## [MATERIAL SUPPLIED]
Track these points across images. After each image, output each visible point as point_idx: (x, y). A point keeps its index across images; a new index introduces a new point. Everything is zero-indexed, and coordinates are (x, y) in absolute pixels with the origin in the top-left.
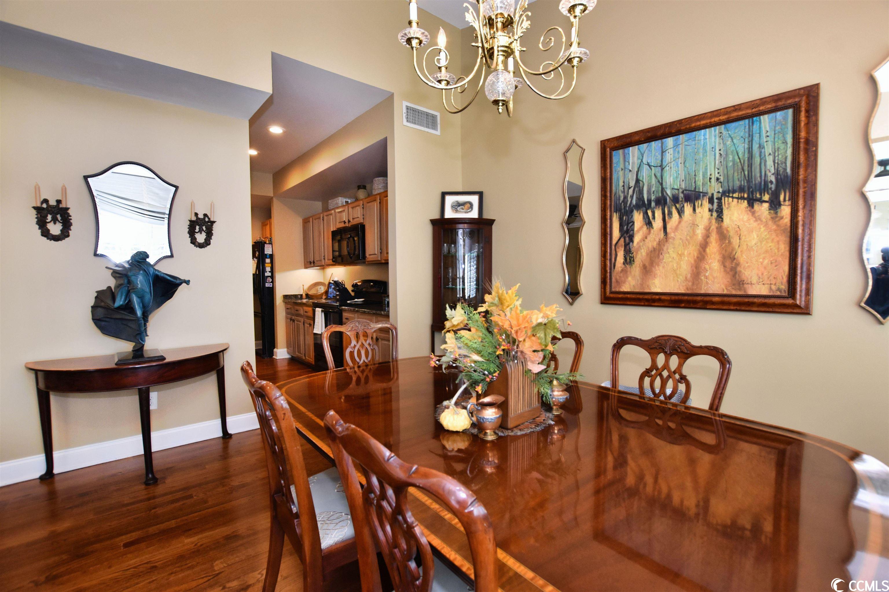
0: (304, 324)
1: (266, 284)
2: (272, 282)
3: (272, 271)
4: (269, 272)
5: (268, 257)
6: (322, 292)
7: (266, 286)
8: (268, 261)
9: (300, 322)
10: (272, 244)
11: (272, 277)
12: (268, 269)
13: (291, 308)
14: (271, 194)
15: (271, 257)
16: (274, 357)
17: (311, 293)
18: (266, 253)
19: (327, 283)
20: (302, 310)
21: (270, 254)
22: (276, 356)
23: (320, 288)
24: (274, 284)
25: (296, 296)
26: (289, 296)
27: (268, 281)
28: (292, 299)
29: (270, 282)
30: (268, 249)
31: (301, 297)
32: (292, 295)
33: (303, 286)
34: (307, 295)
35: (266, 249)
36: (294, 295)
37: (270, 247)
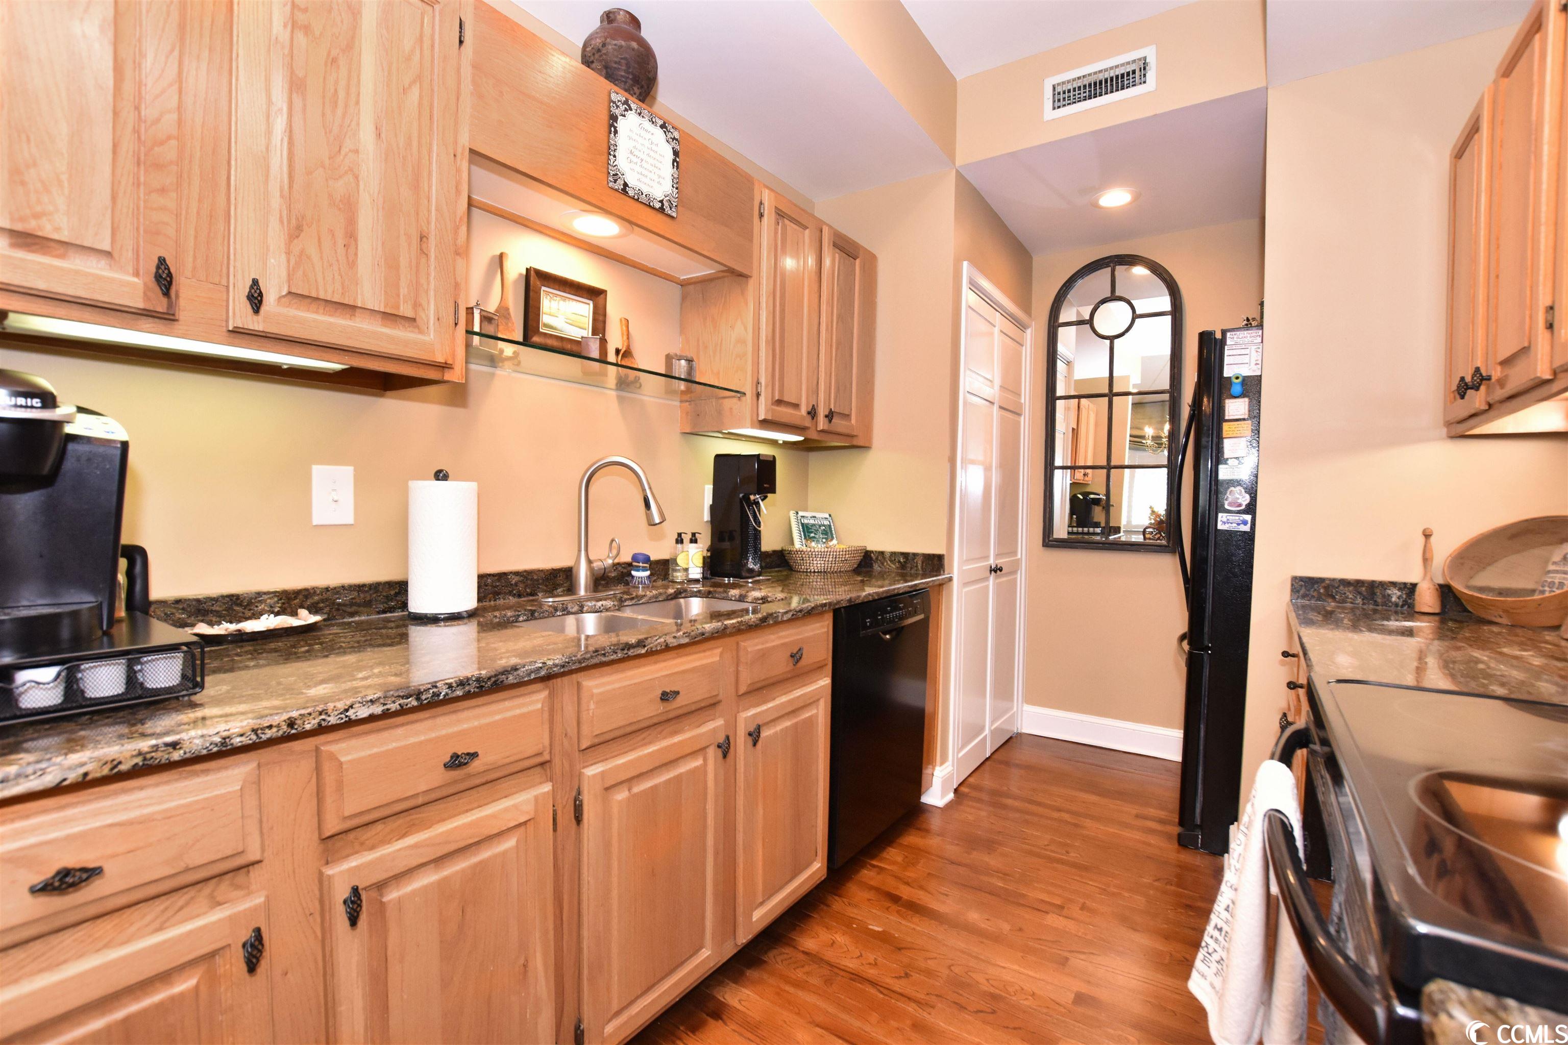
1: (1222, 517)
2: (1251, 509)
5: (1236, 389)
7: (1220, 526)
8: (1237, 408)
11: (1252, 486)
15: (1254, 386)
18: (1227, 373)
21: (1248, 379)
25: (1370, 588)
26: (1327, 588)
27: (1230, 504)
28: (1344, 601)
29: (1243, 507)
30: (1243, 352)
31: (1405, 603)
32: (1345, 583)
33: (1427, 535)
34: (1445, 592)
35: (1231, 352)
36: (1358, 583)
37: (1253, 343)
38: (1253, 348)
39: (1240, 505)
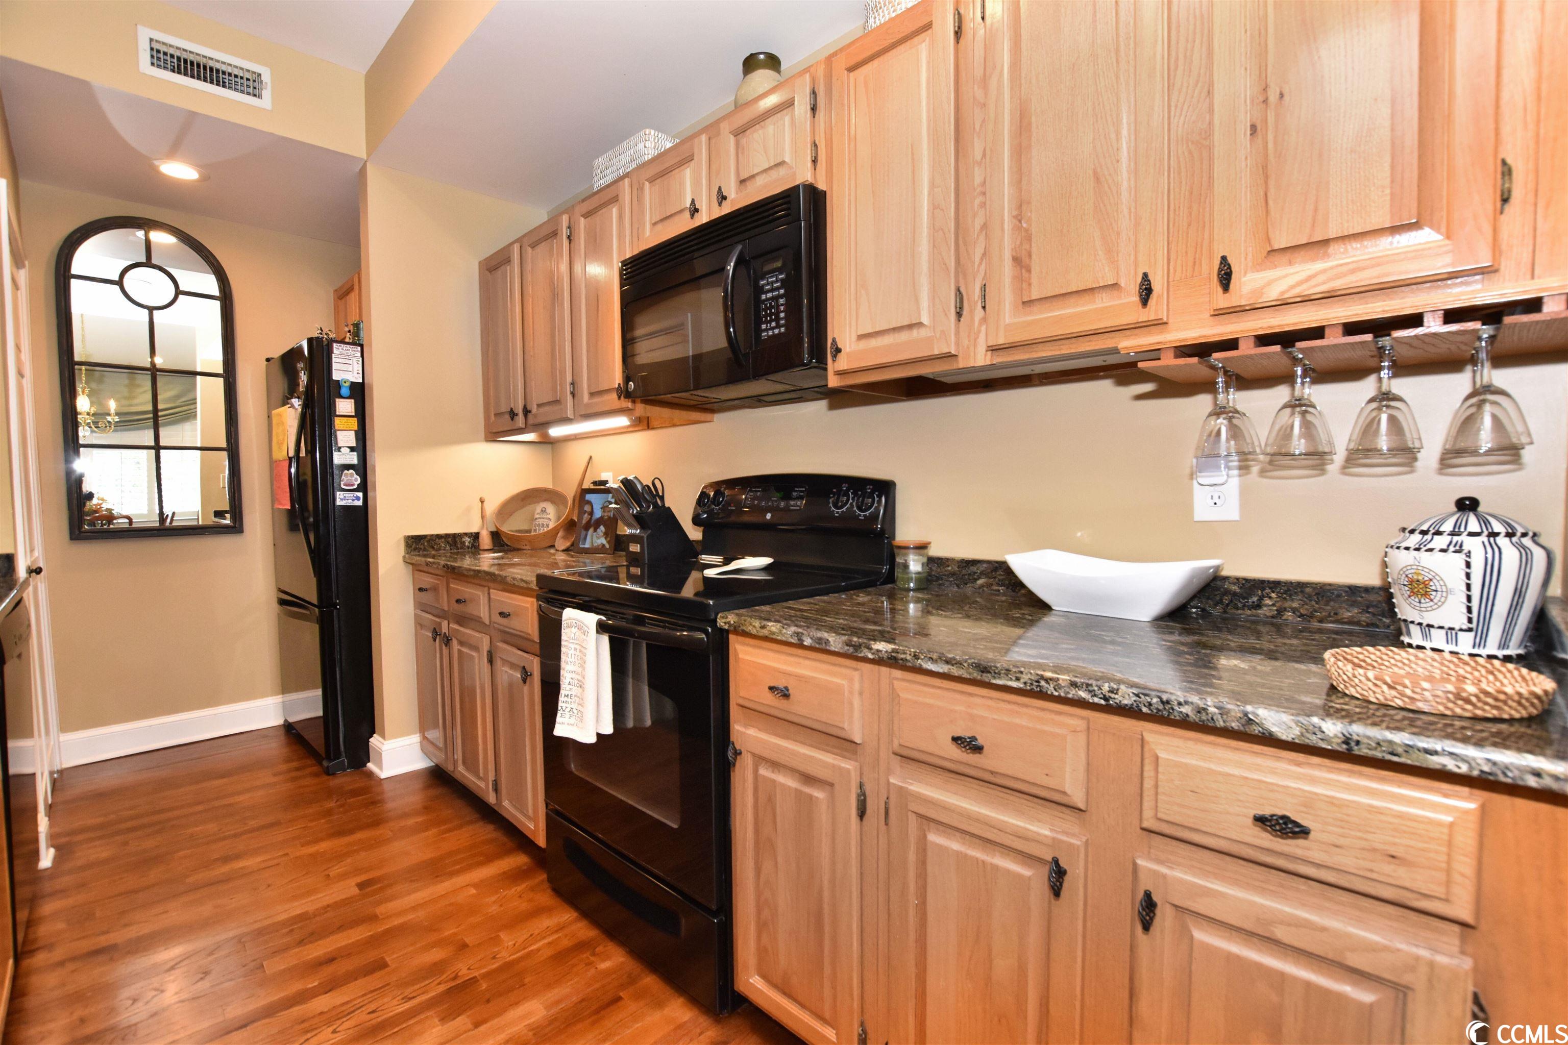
0: (491, 661)
1: (339, 495)
2: (363, 487)
3: (362, 446)
4: (352, 449)
5: (345, 391)
6: (552, 525)
7: (339, 502)
8: (345, 406)
9: (476, 648)
10: (362, 346)
11: (362, 468)
12: (346, 437)
13: (435, 589)
14: (359, 149)
15: (359, 392)
16: (370, 766)
17: (508, 528)
18: (336, 376)
19: (570, 492)
20: (483, 600)
21: (353, 385)
22: (380, 766)
23: (544, 511)
24: (370, 494)
25: (453, 540)
26: (428, 541)
27: (345, 485)
28: (440, 549)
29: (355, 487)
30: (347, 361)
31: (473, 546)
32: (439, 536)
33: (482, 502)
34: (496, 536)
35: (338, 360)
36: (447, 536)
37: (353, 355)
38: (355, 360)
39: (353, 485)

## [PROBLEM STATEMENT]
Return nothing but the lines running from the start of the data to the line with "36: (294, 295)", please, both ends included and no pictures.

## [ANSWER SECTION]
Track these points across images. After each image, output each visible point as point_idx: (x, y). A point keeps its index across images; a new index introduces a new point. Everything is zero-indexed, and coordinates are (x, y) in absolute pixels with the origin in the top-left.
0: (304, 324)
1: (266, 284)
2: (272, 282)
3: (272, 271)
4: (269, 272)
5: (268, 257)
6: (322, 292)
7: (266, 286)
8: (268, 261)
9: (300, 322)
10: (272, 244)
11: (272, 277)
12: (268, 269)
13: (291, 308)
14: (271, 194)
15: (271, 257)
16: (274, 357)
17: (311, 293)
18: (266, 253)
19: (327, 283)
20: (302, 310)
21: (270, 254)
22: (276, 356)
23: (320, 288)
24: (274, 284)
25: (296, 296)
26: (289, 296)
27: (268, 281)
28: (292, 299)
29: (270, 282)
30: (268, 249)
31: (301, 297)
32: (292, 295)
33: (303, 286)
34: (307, 295)
35: (266, 249)
36: (294, 295)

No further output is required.